◆ **確認する文章**
====================

弱い参照

ガベージ コレクターでは、アプリケーションのコードがオブジェクトにアクセスできる間、そのアプリケーションで使用中のオブジェクトを収集することはできません。 アプリケーションには、オブジェクトへの強い参照があると考えられます。

弱い参照は、アプリケーションからオブジェクトへのアクセスを許容したまま、そのオブジェクトをガベージ コレクターが収集できるようにします。 弱い参照は、強い参照が存在しない場合に、オブジェクトが収集されるまでの不確定の期間中のみ有効です。 弱い参照を使用すると、該当オブジェクトが収集されるのを回避するため、アプリケーションで強い参照を取得できます。 ただし、強い参照が再確立される前に、ガベージ コレクターが最初にオブジェクトにアクセスするリスクが常にあります。

弱い参照は、多くのメモリを使用するが、ガベージ コレクションによって回収される場合、簡単に再作成できるオブジェクトに便利です。

====================

◆ **やること**
弱い参照の文章を読んで、次の質問に答えてください。
1. 弱い参照が有効なのは、どんな期間だけですか。
2. 強い参照を取り直す前には、どんなリスクが常にありますか。
3. 弱い参照が便利なのは、どんなオブジェクトですか。

====================

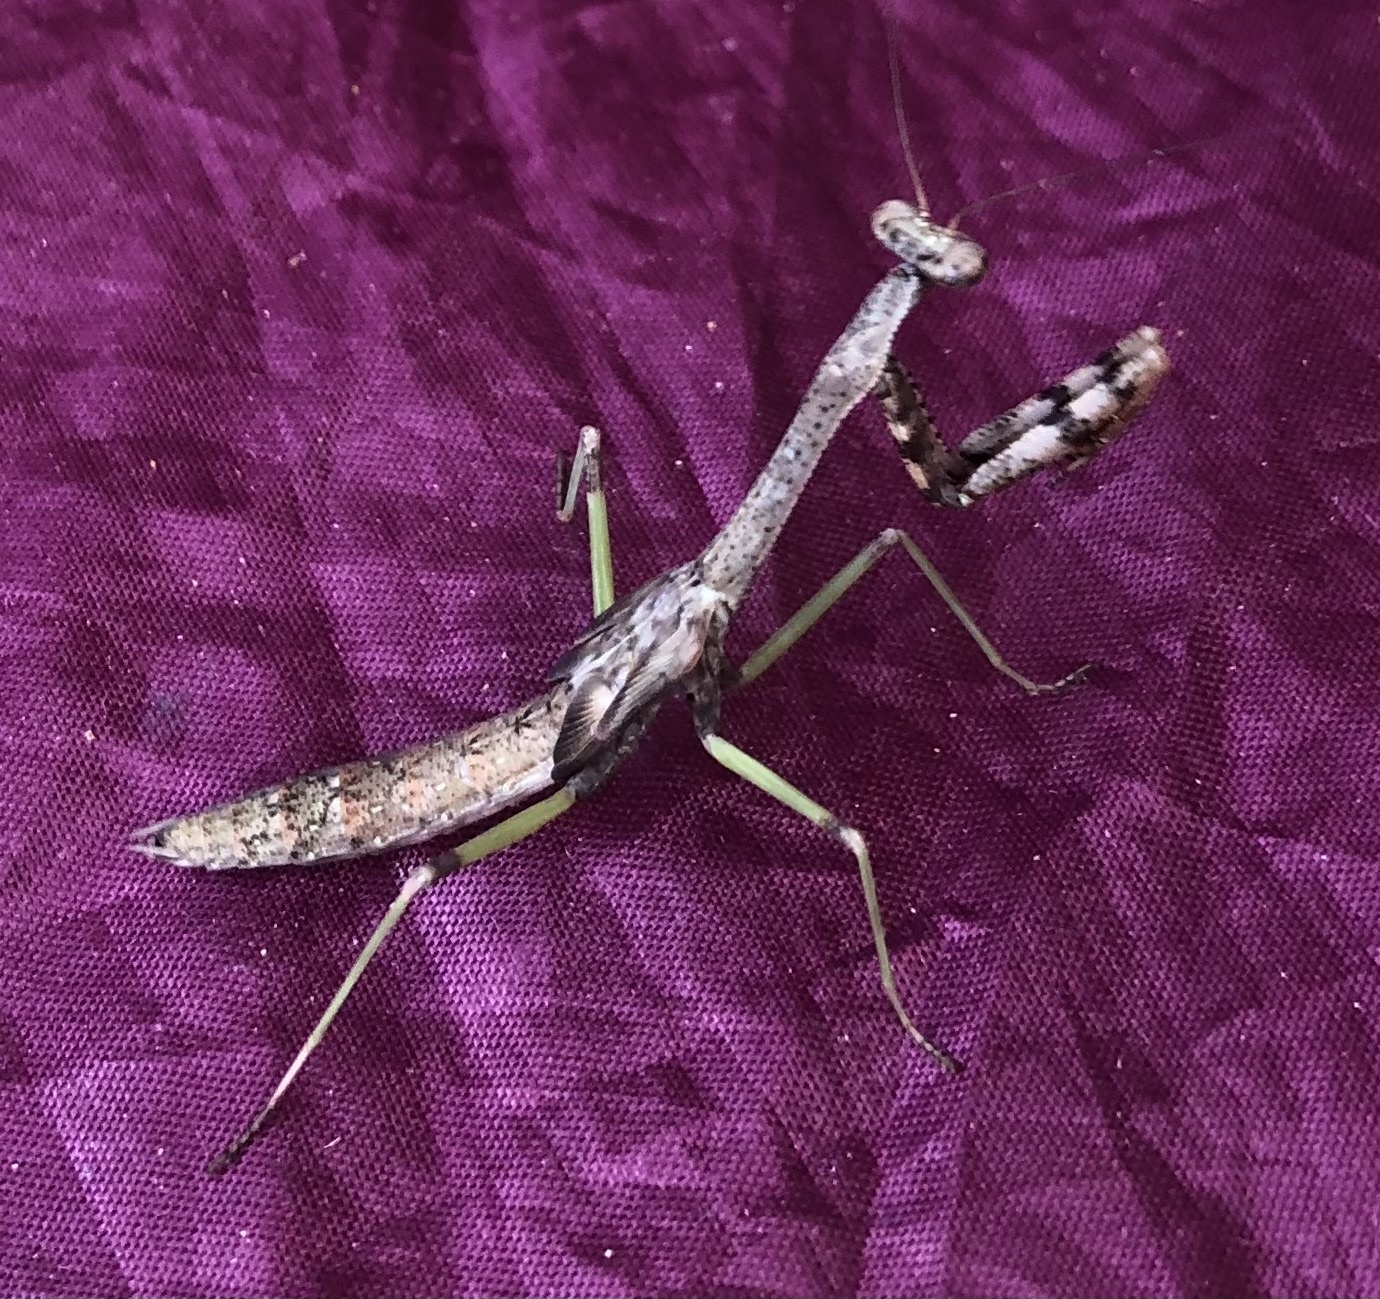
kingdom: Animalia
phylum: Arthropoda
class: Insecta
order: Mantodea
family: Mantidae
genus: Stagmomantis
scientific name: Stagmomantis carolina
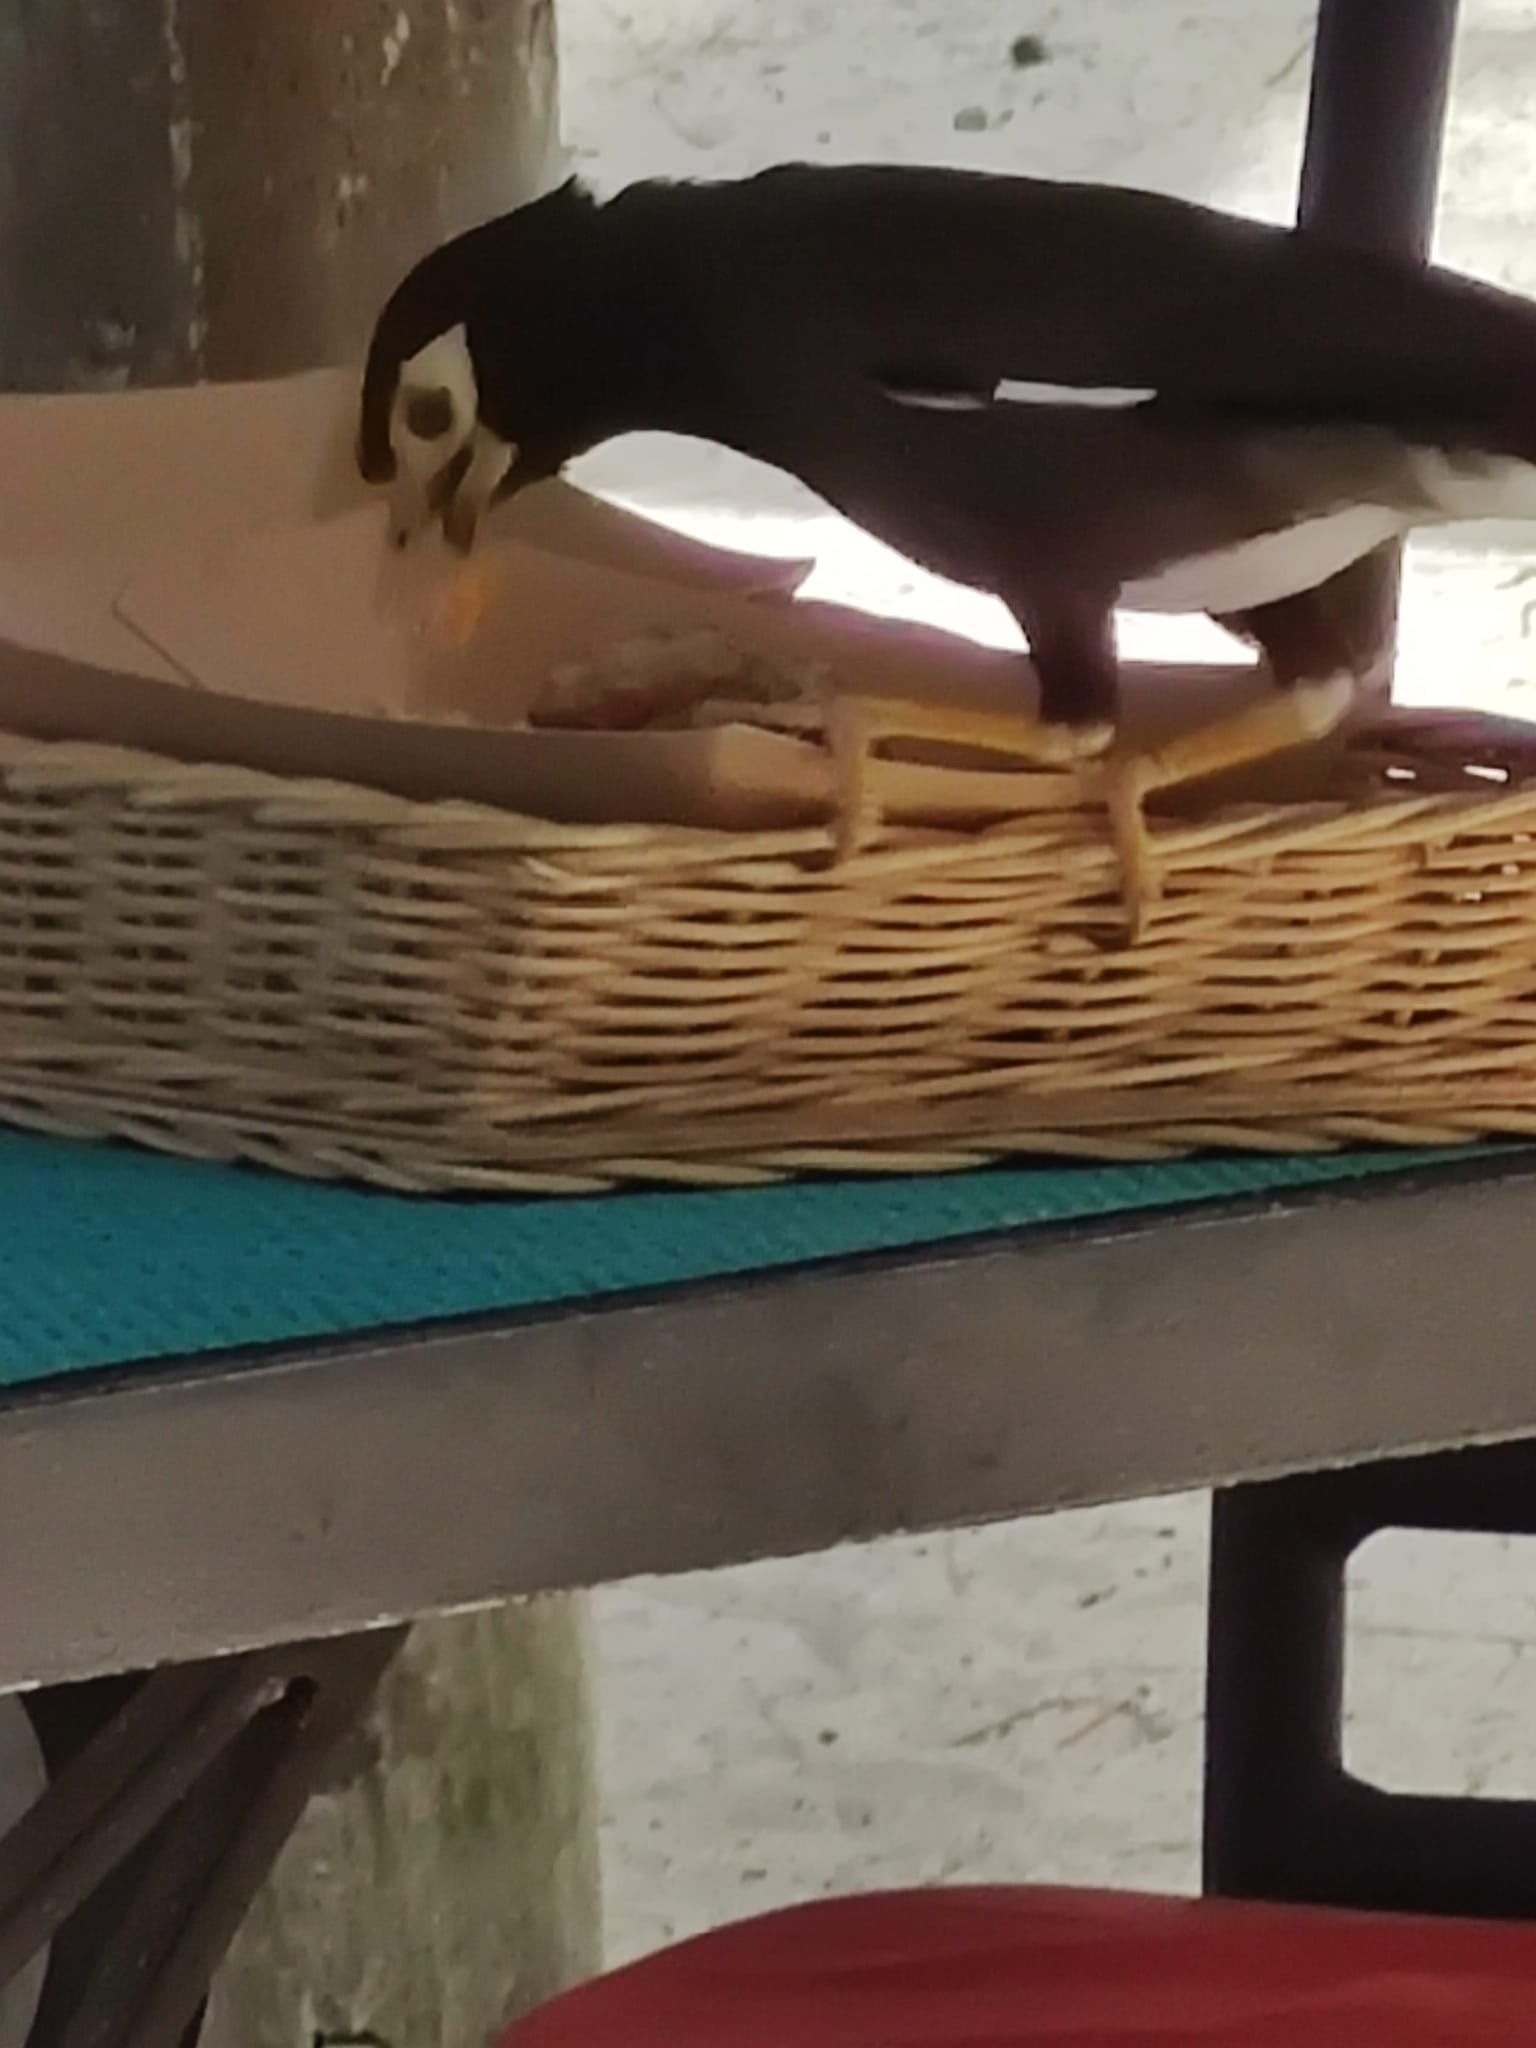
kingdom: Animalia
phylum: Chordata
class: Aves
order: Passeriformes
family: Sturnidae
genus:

====================

◆ **答え**
1. 強い参照がないときに、オブジェクトが収集されるまでの決まっていない期間だけです。
2. ガベージ コレクターが先にオブジェクトにアクセスしてしまうリスクです。
3. メモリをたくさん使うけれど、ガベージ コレクションで回収されても簡単に作り直せるオブジェクトです。